Prima ancora di abbandonarsi a elucubrazioni su presunti obiettivi inconfessabili del TTIP, sarebbe utile porsi qualche domanda sulla capacità delle istituzioni europee di svestire i panni tecnico-burocratici che esse hanno permanentemente cuciti addosso, e di assumere finalmente quel ruolo politico per il quale la recente elezione diretta del Presidente della Commissione è soltanto un inizio nella migliore delle ipotesi, un surrogato nella peggiore. Il linguaggio politico ha regole sintattiche proprie secondo le quali due negazioni non fanno un’affermazione, ma generano solo confusione e diffidenza (soprattutto in tempi di crisi), e che di certo non migliorano il profilo di legittimità delle istituzioni di Bruxelles.
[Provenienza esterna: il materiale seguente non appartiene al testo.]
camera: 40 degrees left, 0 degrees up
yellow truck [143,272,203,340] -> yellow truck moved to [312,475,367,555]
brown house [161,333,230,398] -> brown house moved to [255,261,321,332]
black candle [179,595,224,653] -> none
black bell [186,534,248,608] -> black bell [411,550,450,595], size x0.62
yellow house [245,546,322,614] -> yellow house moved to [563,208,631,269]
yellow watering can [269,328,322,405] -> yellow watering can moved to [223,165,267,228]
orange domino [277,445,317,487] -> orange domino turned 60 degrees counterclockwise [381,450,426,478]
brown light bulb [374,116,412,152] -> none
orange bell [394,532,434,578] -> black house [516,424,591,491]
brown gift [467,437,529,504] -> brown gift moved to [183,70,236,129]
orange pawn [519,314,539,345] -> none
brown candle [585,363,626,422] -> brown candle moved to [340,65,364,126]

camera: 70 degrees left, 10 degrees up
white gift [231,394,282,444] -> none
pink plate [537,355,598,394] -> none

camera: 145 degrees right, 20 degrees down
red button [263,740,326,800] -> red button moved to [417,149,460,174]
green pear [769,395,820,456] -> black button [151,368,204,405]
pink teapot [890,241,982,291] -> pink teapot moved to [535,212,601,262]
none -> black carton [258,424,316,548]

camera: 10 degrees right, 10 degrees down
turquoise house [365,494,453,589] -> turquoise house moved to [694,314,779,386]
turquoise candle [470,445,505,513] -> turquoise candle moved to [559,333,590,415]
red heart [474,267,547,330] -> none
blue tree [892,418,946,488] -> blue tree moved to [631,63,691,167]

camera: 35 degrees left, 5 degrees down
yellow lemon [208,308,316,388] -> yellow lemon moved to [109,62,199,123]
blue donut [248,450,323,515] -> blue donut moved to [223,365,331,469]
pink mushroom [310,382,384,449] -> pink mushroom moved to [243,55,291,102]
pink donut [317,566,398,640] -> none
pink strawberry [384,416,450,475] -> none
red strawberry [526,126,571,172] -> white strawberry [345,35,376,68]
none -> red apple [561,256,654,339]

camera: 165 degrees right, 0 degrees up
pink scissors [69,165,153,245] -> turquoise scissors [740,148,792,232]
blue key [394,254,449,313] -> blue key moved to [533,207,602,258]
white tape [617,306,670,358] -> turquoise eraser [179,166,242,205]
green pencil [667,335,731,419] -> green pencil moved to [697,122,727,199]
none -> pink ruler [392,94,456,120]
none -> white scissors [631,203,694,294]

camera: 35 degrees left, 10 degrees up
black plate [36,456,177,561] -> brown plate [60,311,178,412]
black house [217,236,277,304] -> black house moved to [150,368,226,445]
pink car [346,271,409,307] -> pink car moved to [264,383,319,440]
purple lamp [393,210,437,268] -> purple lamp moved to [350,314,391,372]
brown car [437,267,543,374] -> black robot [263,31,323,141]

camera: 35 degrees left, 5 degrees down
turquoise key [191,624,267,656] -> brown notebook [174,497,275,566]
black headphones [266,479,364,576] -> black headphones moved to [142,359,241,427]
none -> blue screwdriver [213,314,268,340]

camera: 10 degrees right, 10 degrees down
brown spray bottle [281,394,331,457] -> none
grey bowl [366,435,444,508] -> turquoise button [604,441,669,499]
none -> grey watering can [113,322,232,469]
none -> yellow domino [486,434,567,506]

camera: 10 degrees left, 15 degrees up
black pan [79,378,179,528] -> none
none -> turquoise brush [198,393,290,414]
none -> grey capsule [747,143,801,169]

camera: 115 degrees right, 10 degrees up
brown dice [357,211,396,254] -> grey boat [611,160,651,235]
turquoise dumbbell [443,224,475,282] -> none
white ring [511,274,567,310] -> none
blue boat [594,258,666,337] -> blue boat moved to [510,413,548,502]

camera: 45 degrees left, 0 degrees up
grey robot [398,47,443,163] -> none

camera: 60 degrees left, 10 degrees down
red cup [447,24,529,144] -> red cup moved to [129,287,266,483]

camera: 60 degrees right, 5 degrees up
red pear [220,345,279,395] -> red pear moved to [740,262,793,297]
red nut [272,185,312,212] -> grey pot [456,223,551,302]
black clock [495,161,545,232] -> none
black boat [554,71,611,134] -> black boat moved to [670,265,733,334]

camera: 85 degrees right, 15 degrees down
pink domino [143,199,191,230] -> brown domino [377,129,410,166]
A lungo andare, esse potranno incolpare solo se stesse e la “sindrome di Tarzan” se non sapranno sottrarre la questione del TTIP (come altre che si porranno) dalla fuorviante logica referendaria del “sì/no”. Che raramente conduce a soluzioni proficue, ma da cui traggono grande alimento sia le lobby più spregiudicate e gli integralisti del libero mercato, quanto vecchi nazionalisti e nuovi populisti che già occupano una parte non trascurabile dell’emiciclo del Parlamento Europeo.